O jogo da bolsa no feminino

O Jogo da Bolsa ainda não terminou, os "espíritos animais" andam à solta e a superação feminina pode acontecer a qualquer momento.
O jogo da bolsa no feminino
30 de Novembro de 2016 às 10:24
A paixão por bolsas há muito que não se confina à mera aquisição do acessório tido como indispensável ao sexo feminino. De acordo com a literatura sobre as finanças comportamentais podem identificar-se algumas importantes características na forma como o sexo feminino encara o investimento. Com efeito, às mulheres é apontado um perfil de risco mais conservador, muito prudente na gestão das poupanças e, sobretudo, moderada auto-confiança.

Por oposição aos investidores do sexo masculino, as mulheres denotam uma maior facilidade em assumir o erro e aprender com ele, para assim tentar não o cometer novamente. Bem, mas isto é literatura académica. O jogo da bolsa é uma excelente oportunidade para testar 'na prática' os instintos femininos na hora de realizar investimentos. Este acontecimento é, de facto, um tubo de ensaio de oportunidades para ilustrar os mais diversos e curiosos temas em Finanças.

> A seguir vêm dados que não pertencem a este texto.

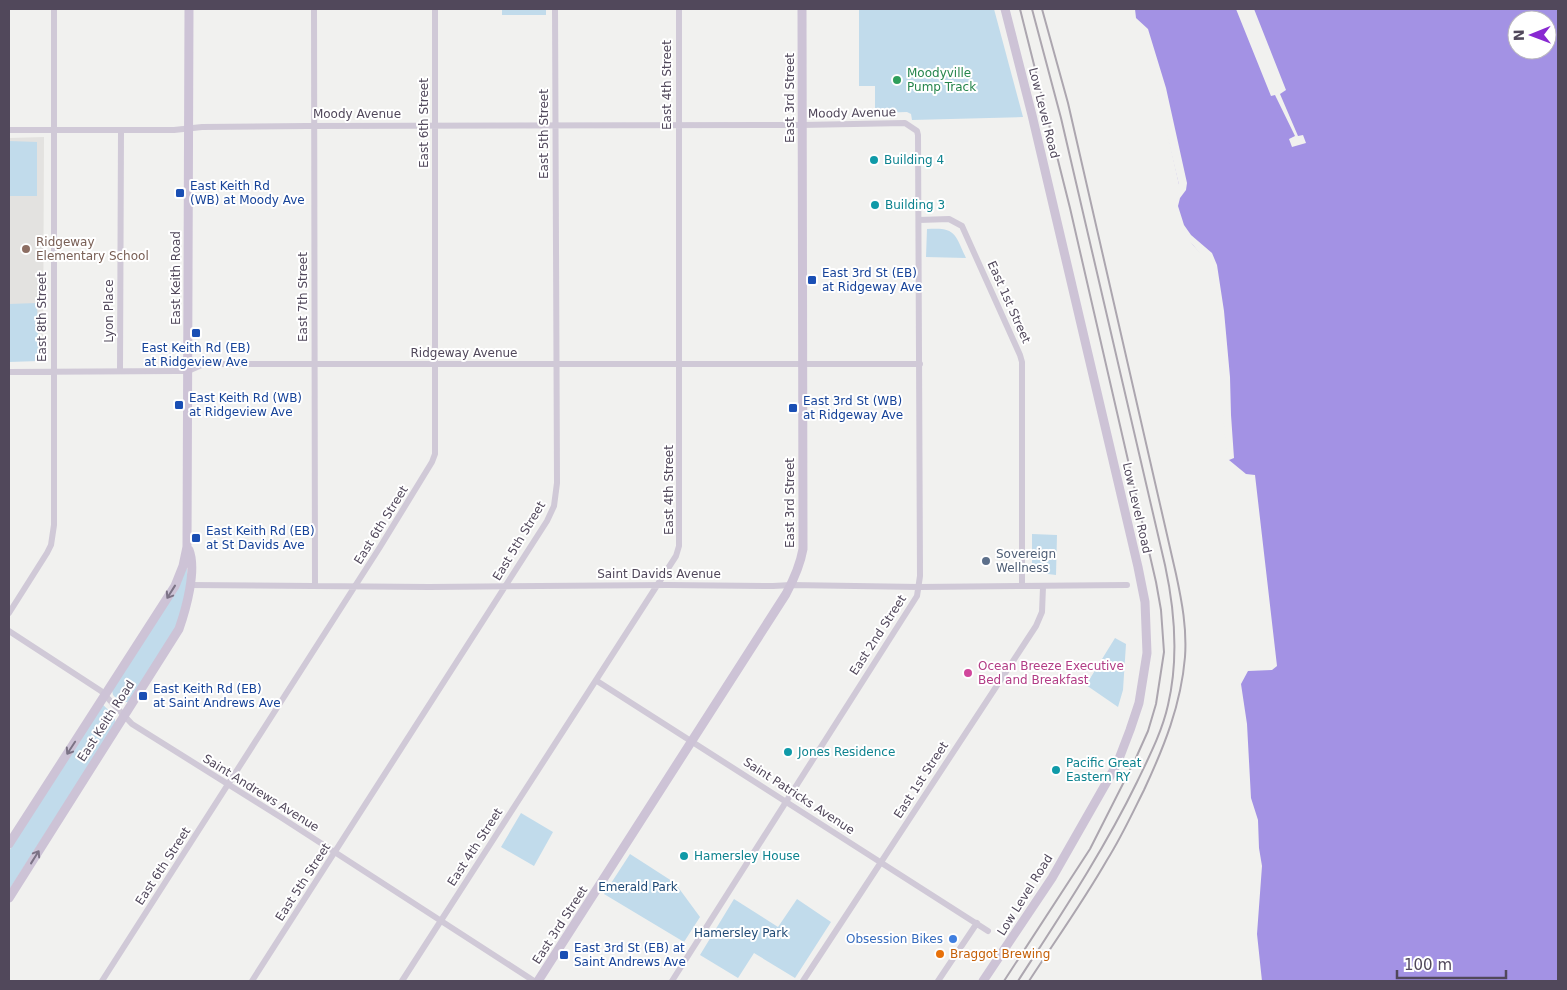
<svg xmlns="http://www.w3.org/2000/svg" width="1567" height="990" viewBox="0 0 1567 990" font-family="'DejaVu Sans',sans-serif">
	<rect width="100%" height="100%" fill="#f1f1ef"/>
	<path fill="#e3e2e0" d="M 44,137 L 43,360 L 9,360 L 9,138 Z"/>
	<path fill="#c1dbeb" d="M 502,9 L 546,9 L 546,15 L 502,15 Z
		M 859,9 L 994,9 L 1023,117 L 912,120 L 911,114 L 907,112 L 875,113 L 875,86 L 859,86 Z
		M 9,141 L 37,142 L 37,196 L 9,196 Z
		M 927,229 C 956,227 955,234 966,258 L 926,257 Z
		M 37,303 L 39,361 L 9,362 L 9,304 Z
		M 1032,534 L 1057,535 L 1056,575 L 1040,573 L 1038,567 L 1032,565 Z
		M 187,557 L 187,591 L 177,625 L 129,702 L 120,702 L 113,695 L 112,690 Z
		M 1115,638 L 1126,644 L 1123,690 L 1118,707 L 1086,685 Z
		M 102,704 L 115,716 L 115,724 L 9,890 L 9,851 Z
		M 521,813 L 553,832 L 534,866 L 501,847 Z
		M 630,854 L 675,883 L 700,917 L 684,942 L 604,894 Z
		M 734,899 L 778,927 L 797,899 L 831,922 L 795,978 L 754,953 L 738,978 L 700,955 Z"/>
	<path fill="#a392e4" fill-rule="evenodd" d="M 1132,9 L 1558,9 L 1558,981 L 1262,981 L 1257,934 L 1262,866 L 1259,848 L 1258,820 L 1251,798 L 1247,724 L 1241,684 L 1248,671 L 1272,670 L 1277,666 L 1255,475 L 1246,474 L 1229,460 L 1225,414 L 1225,360 L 1211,265 L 1185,236 L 1174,204 L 1180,189 L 1145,33 L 1134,20 ZM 1517,20 L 1547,20 L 1547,50 L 1517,50 Z"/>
	<path fill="#f1f1ef" d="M 1130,9 L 1135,9 L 1136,18 L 1148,29 L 1166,88 L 1187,183 L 1186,190 L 1180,198 L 1178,206 L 1184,225 L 1191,235 L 1212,253 L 1217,265 L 1224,311 L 1230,377 L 1231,415 L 1234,458 L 1229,460 L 1227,458 L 1223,414 L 1223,360 L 1219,326 L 1209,265 L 1193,245 L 1183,237 L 1171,205 L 1173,195 L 1179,185 L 1143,34 L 1132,21 Z
		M 1236,9 L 1254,9 L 1286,90 L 1280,94 L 1298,136 L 1303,135 L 1306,143 L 1292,147 L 1289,139 L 1295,136 L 1275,95 L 1271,96 Z"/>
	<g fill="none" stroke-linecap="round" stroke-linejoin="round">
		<path stroke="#d0c9d7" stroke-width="6" d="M 314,9 L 315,586
			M 9,130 L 174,130 L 202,127 L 307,126 L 802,125 L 905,123 L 917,131 L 918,135 L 920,576 L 917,596 L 672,981
			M 919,220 L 949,219 L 962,226 L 1020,355 L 1022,362 L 1022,586
			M 120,371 L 121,131
			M 9,372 L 177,371 L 188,371 L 204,364 L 920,364
			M 190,585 L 429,587 L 667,585 L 773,586 L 791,585 L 919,587 L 1127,585
			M 9,613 L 47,553 L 51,545 L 54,525 L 54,9
			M 9,631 L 101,691 L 132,724 L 282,818 L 534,981
			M 597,681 L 988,931
			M 102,981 L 380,547 L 432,462 L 435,454 L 435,9
			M 252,981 L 547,521 L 554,506 L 557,483 L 555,9
			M 402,981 L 676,556 L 679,546 L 679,9
			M 803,981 L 1036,626 L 1042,612 L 1043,587
			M 938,981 L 977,923"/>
		<path stroke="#cdc3d6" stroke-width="9" d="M 9,844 L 175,586 L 183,566 L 187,547 L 189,9
			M 9,898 L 179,629 C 186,609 197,570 189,550
			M 538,981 L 786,594 C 794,579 800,566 803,549 L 802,9
			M 983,981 L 1052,878 L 1117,764 L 1130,730 L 1139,703 L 1147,653 L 1145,602 L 1138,567 L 1032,115 L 1005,9"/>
		<path stroke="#aca6af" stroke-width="2" d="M 1004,981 L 1090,849 L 1135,760 L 1148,731 L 1156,704 L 1164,652 L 1161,610 L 1156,582 L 1070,208 L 1020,9
			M 1018,981 C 1060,916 1103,852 1137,782 C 1149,757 1162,732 1168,705 C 1179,658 1175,611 1165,565 L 1061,118 L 1032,9
			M 1029,981 C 1055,941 1083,902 1107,860 C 1121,838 1132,814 1144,790 C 1164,747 1181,705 1185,657 C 1187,628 1182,602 1176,574 L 1068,103 L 1042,9"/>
	</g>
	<defs><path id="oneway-shaft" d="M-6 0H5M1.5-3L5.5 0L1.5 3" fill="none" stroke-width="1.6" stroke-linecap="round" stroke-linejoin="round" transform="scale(1.25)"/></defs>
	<g stroke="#7c7386">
		<use href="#oneway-shaft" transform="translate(171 592) rotate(122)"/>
		<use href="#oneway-shaft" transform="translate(71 748) rotate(123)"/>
		<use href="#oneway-shaft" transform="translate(35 857) rotate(-58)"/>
	</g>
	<circle fill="#2e9e5b" stroke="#fff" stroke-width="2" cx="897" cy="80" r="5"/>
	<g fill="#0f9aa8" stroke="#fff" stroke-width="2">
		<circle cx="874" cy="160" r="5"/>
		<circle cx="875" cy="205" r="5"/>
		<circle cx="788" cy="752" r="5"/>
		<circle cx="1056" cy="770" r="5"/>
		<circle cx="684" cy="856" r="5"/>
	</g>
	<g fill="#1a4fb4" stroke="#fff" stroke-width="2">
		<rect x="175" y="188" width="10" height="10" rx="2.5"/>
		<rect x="807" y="275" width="10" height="10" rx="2.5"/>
		<rect x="191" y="328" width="10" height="10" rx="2.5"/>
		<rect x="174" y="400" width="10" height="10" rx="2.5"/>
		<rect x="788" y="403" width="10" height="10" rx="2.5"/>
		<rect x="191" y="533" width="10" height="10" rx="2.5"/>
		<rect x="138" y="691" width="10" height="10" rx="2.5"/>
		<rect x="559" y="950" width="10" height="10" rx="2.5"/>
	</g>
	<circle fill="#8d6e63" stroke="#fff" stroke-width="2" cx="26" cy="249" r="5"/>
	<circle fill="#5c6f8a" stroke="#fff" stroke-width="2" cx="986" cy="561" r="5"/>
	<circle fill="#d1479c" stroke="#fff" stroke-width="2" cx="968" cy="673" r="5"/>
	<circle fill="#3f7fe0" stroke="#fff" stroke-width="2" cx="953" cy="939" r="5"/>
	<circle fill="#e8710a" stroke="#fff" stroke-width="2" cx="940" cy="954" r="5"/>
	<g text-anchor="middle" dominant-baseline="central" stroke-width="4" stroke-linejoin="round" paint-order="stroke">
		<g font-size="12" fill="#27864d" stroke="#fff" text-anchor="start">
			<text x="907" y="73">Moodyville<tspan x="907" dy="14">Pump Track</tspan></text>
		</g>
		<g font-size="12" fill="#51485b" stroke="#fff">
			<text transform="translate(667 85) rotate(-90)">East 4th Street</text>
			<text transform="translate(790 98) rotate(-90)">East 3rd Street</text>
			<text transform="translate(852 113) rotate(-1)">Moody Avenue</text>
			<text transform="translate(1044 113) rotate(76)">Low Level Road</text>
			<text x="357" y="114">Moody Avenue</text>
			<text transform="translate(424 123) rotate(-90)">East 6th Street</text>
			<text transform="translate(544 134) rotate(-90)">East 5th Street</text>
			<text transform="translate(176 278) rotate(-90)">East Keith Road</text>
			<text transform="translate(303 297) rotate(-90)">East 7th Street</text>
			<text transform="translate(1009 302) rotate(66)">East 1st Street</text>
			<text transform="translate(109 311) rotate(-90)">Lyon Place</text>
			<text transform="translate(42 317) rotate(-90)">East 8th Street</text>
			<text x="464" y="353">Ridgeway Avenue</text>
			<text transform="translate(669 490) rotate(-90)">East 4th Street</text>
			<text transform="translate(790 503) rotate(-90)">East 3rd Street</text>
			<text transform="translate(1137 508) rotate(77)">Low Level Road</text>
			<text transform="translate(381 525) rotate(-58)">East 6th Street</text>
			<text transform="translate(519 541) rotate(-59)">East 5th Street</text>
			<text x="659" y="574">Saint Davids Avenue</text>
			<text transform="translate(878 635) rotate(-57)">East 2nd Street</text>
			<text transform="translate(106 721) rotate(-57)">East Keith Road</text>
			<text transform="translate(921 780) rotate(-57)">East 1st Street</text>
			<text transform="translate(261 793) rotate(32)">Saint Andrews Avenue</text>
			<text transform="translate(799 796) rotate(33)">Saint Patricks Avenue</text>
			<text transform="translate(475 847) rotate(-57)">East 4th Street</text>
			<text transform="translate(163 866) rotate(-57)">East 6th Street</text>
			<text transform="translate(303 882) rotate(-57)">East 5th Street</text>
			<text transform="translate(1025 895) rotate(-58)">Low Level Road</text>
			<text transform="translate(560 925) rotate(-57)">East 3rd Street</text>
		</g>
		<g font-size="12" fill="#0d838f" stroke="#fff" text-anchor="start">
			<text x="884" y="160">Building 4</text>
			<text x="885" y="205">Building 3</text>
			<text x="798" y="752">Jones Residence</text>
			<text x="1066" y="763">Pacific Great<tspan x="1066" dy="14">Eastern RY</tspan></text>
			<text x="694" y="856">Hamersley House</text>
		</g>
		<g font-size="12" fill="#164399" stroke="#fff" text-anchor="start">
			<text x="190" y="186">East Keith Rd<tspan x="190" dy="14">(WB) at Moody Ave</tspan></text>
			<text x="822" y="273">East 3rd St (EB)<tspan x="822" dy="14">at Ridgeway Ave</tspan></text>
			<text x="196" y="348" text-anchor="middle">East Keith Rd (EB)<tspan x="196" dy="14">at Ridgeview Ave</tspan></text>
			<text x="189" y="398">East Keith Rd (WB)<tspan x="189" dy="14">at Ridgeview Ave</tspan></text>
			<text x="803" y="401">East 3rd St (WB)<tspan x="803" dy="14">at Ridgeway Ave</tspan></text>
			<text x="206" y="531">East Keith Rd (EB)<tspan x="206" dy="14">at St Davids Ave</tspan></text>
			<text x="153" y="689">East Keith Rd (EB)<tspan x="153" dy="14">at Saint Andrews Ave</tspan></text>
			<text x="574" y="948">East 3rd St (EB) at<tspan x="574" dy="14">Saint Andrews Ave</tspan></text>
		</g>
		<g font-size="12" fill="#785e54" stroke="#fff" text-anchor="start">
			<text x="36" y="242">Ridgeway<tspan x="36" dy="14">Elementary School</tspan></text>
		</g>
		<g font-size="12" fill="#4e5e75" stroke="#fff" text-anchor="start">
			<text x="996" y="554">Sovereign<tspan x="996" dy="14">Wellness</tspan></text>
		</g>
		<g font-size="12" fill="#b23c85" stroke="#fff" text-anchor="start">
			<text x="978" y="666">Ocean Breeze Executive<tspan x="978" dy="14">Bed and Breakfast</tspan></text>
		</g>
		<g font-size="12" fill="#1f4a76" stroke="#fff">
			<text x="638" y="887">Emerald Park</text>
			<text x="741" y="933">Hamersley Park</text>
		</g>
		<g font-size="12" fill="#366cbe" stroke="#fff" text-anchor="end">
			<text x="943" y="939">Obsession Bikes</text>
		</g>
		<g font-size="12" fill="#c56008" stroke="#fff" text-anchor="start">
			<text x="950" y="954">Braggot Brewing</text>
		</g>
	</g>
	<rect width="1567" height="990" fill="none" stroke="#51485b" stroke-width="20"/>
	<g transform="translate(1532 35) rotate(269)"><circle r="24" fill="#ffffff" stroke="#b9b6bd"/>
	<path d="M0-4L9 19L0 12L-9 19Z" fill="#8829d1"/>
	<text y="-8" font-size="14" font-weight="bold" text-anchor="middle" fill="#51485b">N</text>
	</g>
	<path d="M1397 970v8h109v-8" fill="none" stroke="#51485b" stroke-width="2.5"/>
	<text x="1404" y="970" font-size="15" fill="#51485b" stroke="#ffffff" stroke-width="4" paint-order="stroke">100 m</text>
</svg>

Tendo por base os 50 primeiros da classificação geral e os 25 primeiros da classificação universitária reportada ao pasado dia 24, foi possível verificar que, excluindo as situações nas quais é difícil distinguir entre investidor ou investidora, a rendibilidade média da classificação geral do segmento masculino situou-se em 47% com uma dispersão de cerca de 41%. Na participação feminina, os correspondentes valores foram de 46% e 21%, respectivamente. Ou seja, para uma rendibilidade média semelhante, o desempenho das senhoras é muito mais homógeneo e se excluirmos o 1º classificado com 238% de rendibilidade acumulada, a rendibilidade alcançada na vertente feminina do jogo ultrapassa claramente a masculina que se fica pelos 40%. Já no segmento universitário, os investidores batem claramente as investidoras: 36% contra 19%, respectivamente, embora nas meninas a dispersão de rendimentos seja de apenas 4%. E o jogo ainda não terminou, os "espíritos animais" andam à solta e a superação feminina pode acontecer a qualquer momento.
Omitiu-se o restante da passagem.